In order to replace 30% of the petroleum transportation fuels with biofuels, a large scale biorefinery industry needs to be established. A crucial component could be the development of cost effective separation methods that improve process economics. Membrane extraction has been developed on a small scale and showed good removal of acetic acid, sulfuric acid, furfural and HMF from dilute acid pretreated biomass hydrolysates. These compounds are inhibitors for the down-stream fermentative microorganisms. Carboxylic acids and other toxic compounds have been successfully extracted into an organic phase consisting of octanol and Alamine 336, a tertiary amine, containing aliphatic chains of 8-10 carbon atoms.

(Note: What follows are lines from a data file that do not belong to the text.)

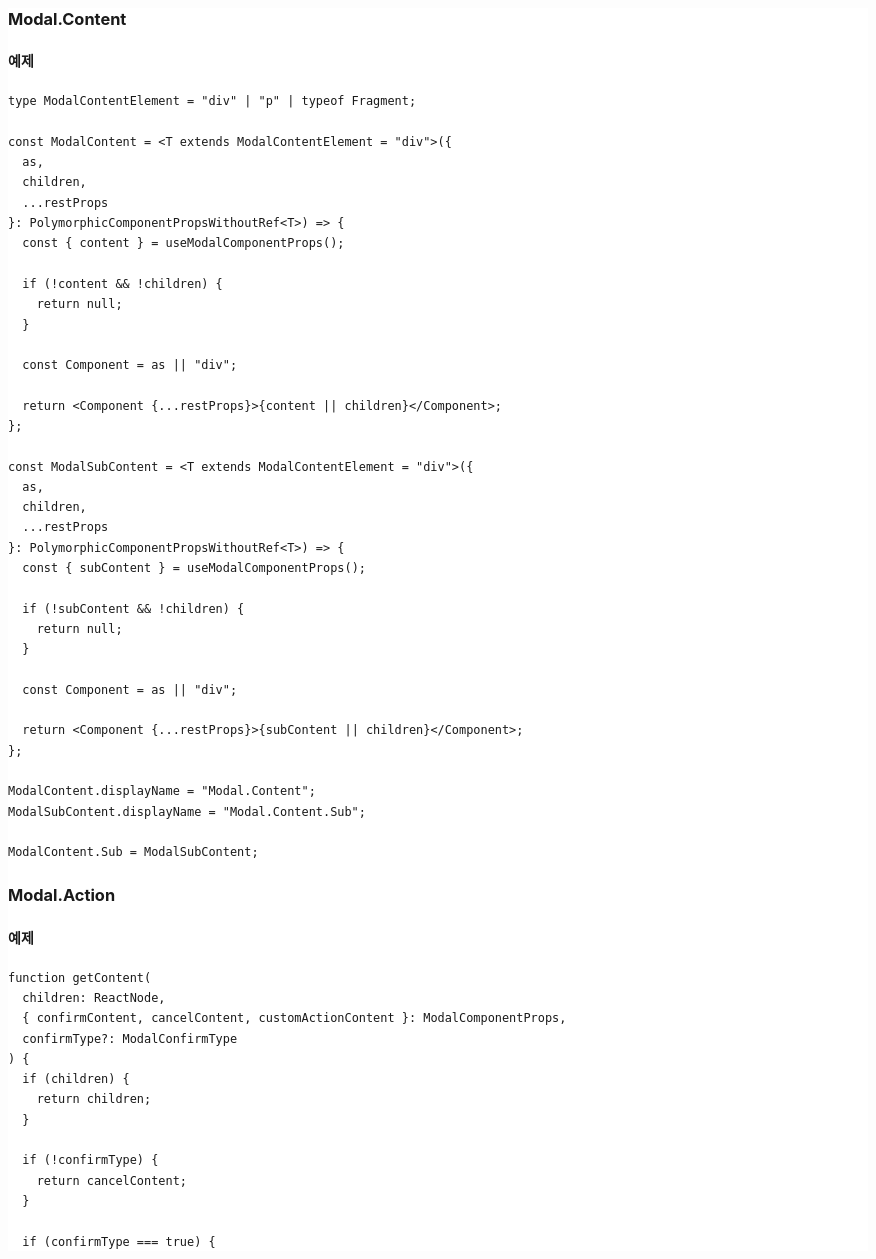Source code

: ### Modal.Content

#### 예제

```tsx
type ModalContentElement = "div" | "p" | typeof Fragment;

const ModalContent = <T extends ModalContentElement = "div">({
  as,
  children,
  ...restProps
}: PolymorphicComponentPropsWithoutRef<T>) => {
  const { content } = useModalComponentProps();

  if (!content && !children) {
    return null;
  }

  const Component = as || "div";

  return <Component {...restProps}>{content || children}</Component>;
};

const ModalSubContent = <T extends ModalContentElement = "div">({
  as,
  children,
  ...restProps
}: PolymorphicComponentPropsWithoutRef<T>) => {
  const { subContent } = useModalComponentProps();

  if (!subContent && !children) {
    return null;
  }

  const Component = as || "div";

  return <Component {...restProps}>{subContent || children}</Component>;
};

ModalContent.displayName = "Modal.Content";
ModalSubContent.displayName = "Modal.Content.Sub";

ModalContent.Sub = ModalSubContent;
```

### Modal.Action

#### 예제

```tsx
function getContent(
  children: ReactNode,
  { confirmContent, cancelContent, customActionContent }: ModalComponentProps,
  confirmType?: ModalConfirmType
) {
  if (children) {
    return children;
  }

  if (!confirmType) {
    return cancelContent;
  }

  if (confirmType === true) {
```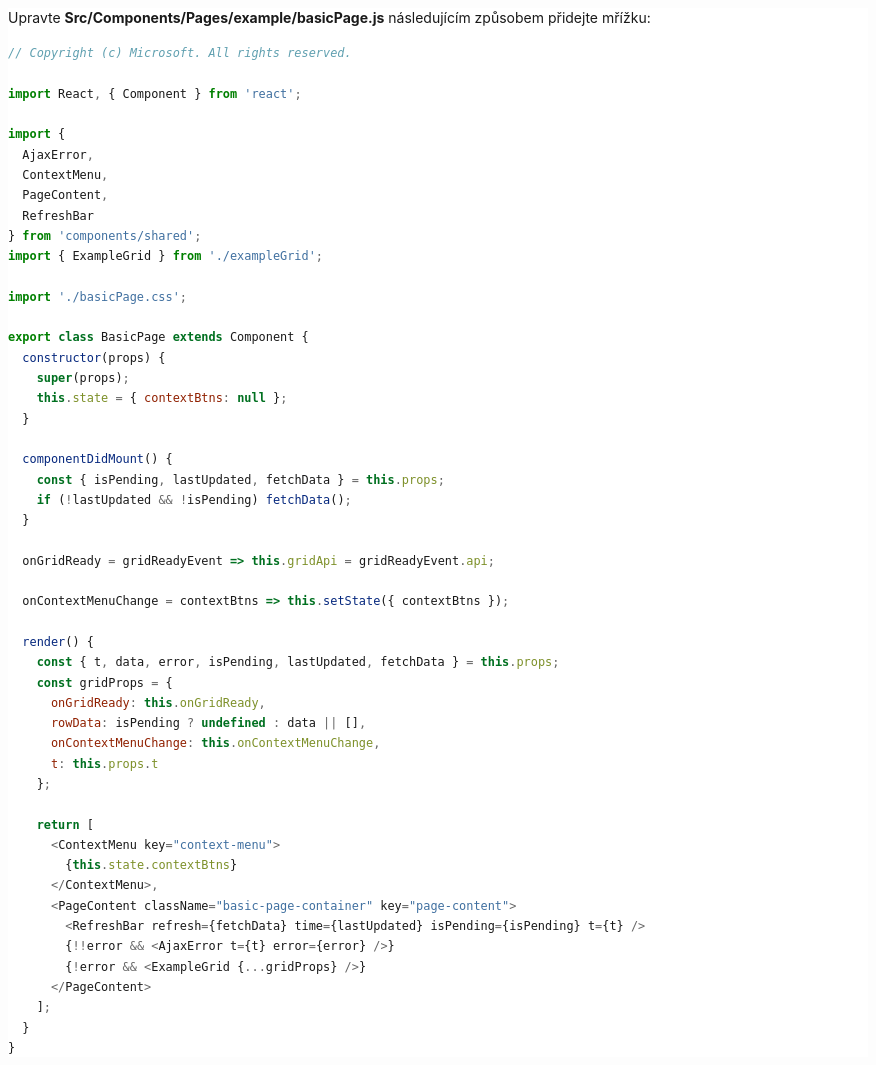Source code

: Upravte **Src/Components/Pages/example/basicPage.js** následujícím způsobem přidejte mřížku:

```js
// Copyright (c) Microsoft. All rights reserved.

import React, { Component } from 'react';

import {
  AjaxError,
  ContextMenu,
  PageContent,
  RefreshBar
} from 'components/shared';
import { ExampleGrid } from './exampleGrid';

import './basicPage.css';

export class BasicPage extends Component {
  constructor(props) {
    super(props);
    this.state = { contextBtns: null };
  }

  componentDidMount() {
    const { isPending, lastUpdated, fetchData } = this.props;
    if (!lastUpdated && !isPending) fetchData();
  }

  onGridReady = gridReadyEvent => this.gridApi = gridReadyEvent.api;

  onContextMenuChange = contextBtns => this.setState({ contextBtns });

  render() {
    const { t, data, error, isPending, lastUpdated, fetchData } = this.props;
    const gridProps = {
      onGridReady: this.onGridReady,
      rowData: isPending ? undefined : data || [],
      onContextMenuChange: this.onContextMenuChange,
      t: this.props.t
    };

    return [
      <ContextMenu key="context-menu">
        {this.state.contextBtns}
      </ContextMenu>,
      <PageContent className="basic-page-container" key="page-content">
        <RefreshBar refresh={fetchData} time={lastUpdated} isPending={isPending} t={t} />
        {!!error && <AjaxError t={t} error={error} />}
        {!error && <ExampleGrid {...gridProps} />}
      </PageContent>
    ];
  }
}
```
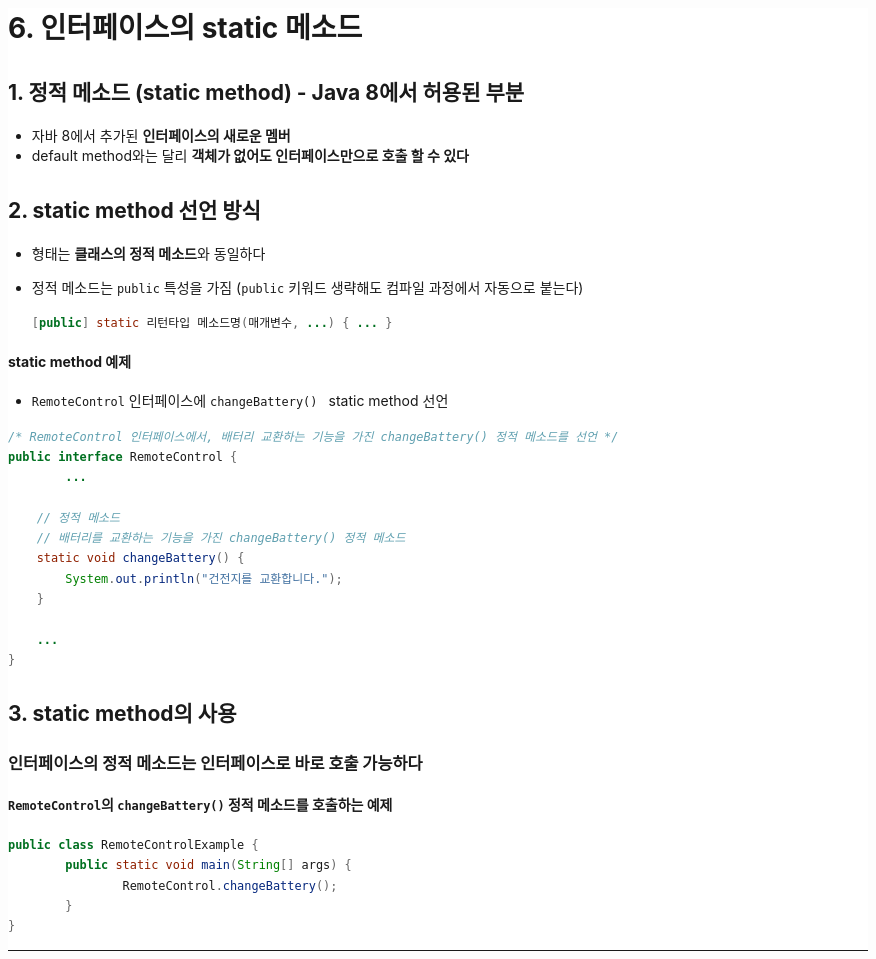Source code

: # 6. 인터페이스의 static 메소드

## 1. 정적 메소드 (static method) - Java 8에서 허용된 부분

- 자바 8에서 추가된 **인터페이스의 새로운 멤버**
- default method와는 달리 **객체가 없어도 인터페이스만으로 호출 할 수 있다**

## 2. static method 선언 방식

- 형태는 **클래스의 정적 메소드**와 동일하다

- 정적 메소드는 `public` 특성을 가짐 (`public` 키워드 생략해도 컴파일 과정에서 자동으로 붙는다)

  ```java
  [public] static 리턴타입 메소드명(매개변수, ...) { ... }
  ```



#### static method 예제

- `RemoteControl` 인터페이스에 `changeBattery() ` static method 선언

```java
/* RemoteControl 인터페이스에서, 배터리 교환하는 기능을 가진 changeBattery() 정적 메소드를 선언 */
public interface RemoteControl {
		...

    // 정적 메소드
    // 배터리를 교환하는 기능을 가진 changeBattery() 정적 메소드
    static void changeBattery() {
        System.out.println("건전지를 교환합니다.");
    }

  	...
}
```

## 3. static method의 사용

### 인터페이스의 정적 메소드는 인터페이스로 바로 호출 가능하다

#### `RemoteControl`의 `changeBattery()` 정적 메소드를 호출하는 예제

```java
public class RemoteControlExample {
		public static void main(String[] args) {
				RemoteControl.changeBattery();
		}
}
```

------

We have conducted molecular modeling to understand the fundamental mechanisms behind this extraction process using two extraction solvents. We determined free energy changes for extracting the carboxylic acids, furfural and HMF from the hydrolysates to octanol and ethanol with and without the presence of Alamine 336 using the Gaussian 03 package. Extraction free energy was determined using a thermodynamics cycle based on the gas phase and solvation free energies of the two phases. Density functional theory (DFT) based hybrid B3LYP method has been used to calculate the gas phase free energies. Solvation free energies were calculated using the PCM model. The formation of the carboxylic acid dimer is found to enhance the extraction partition coefficient. Additional validation of the theoretical results was conducted through shaking and membrane extraction experiments.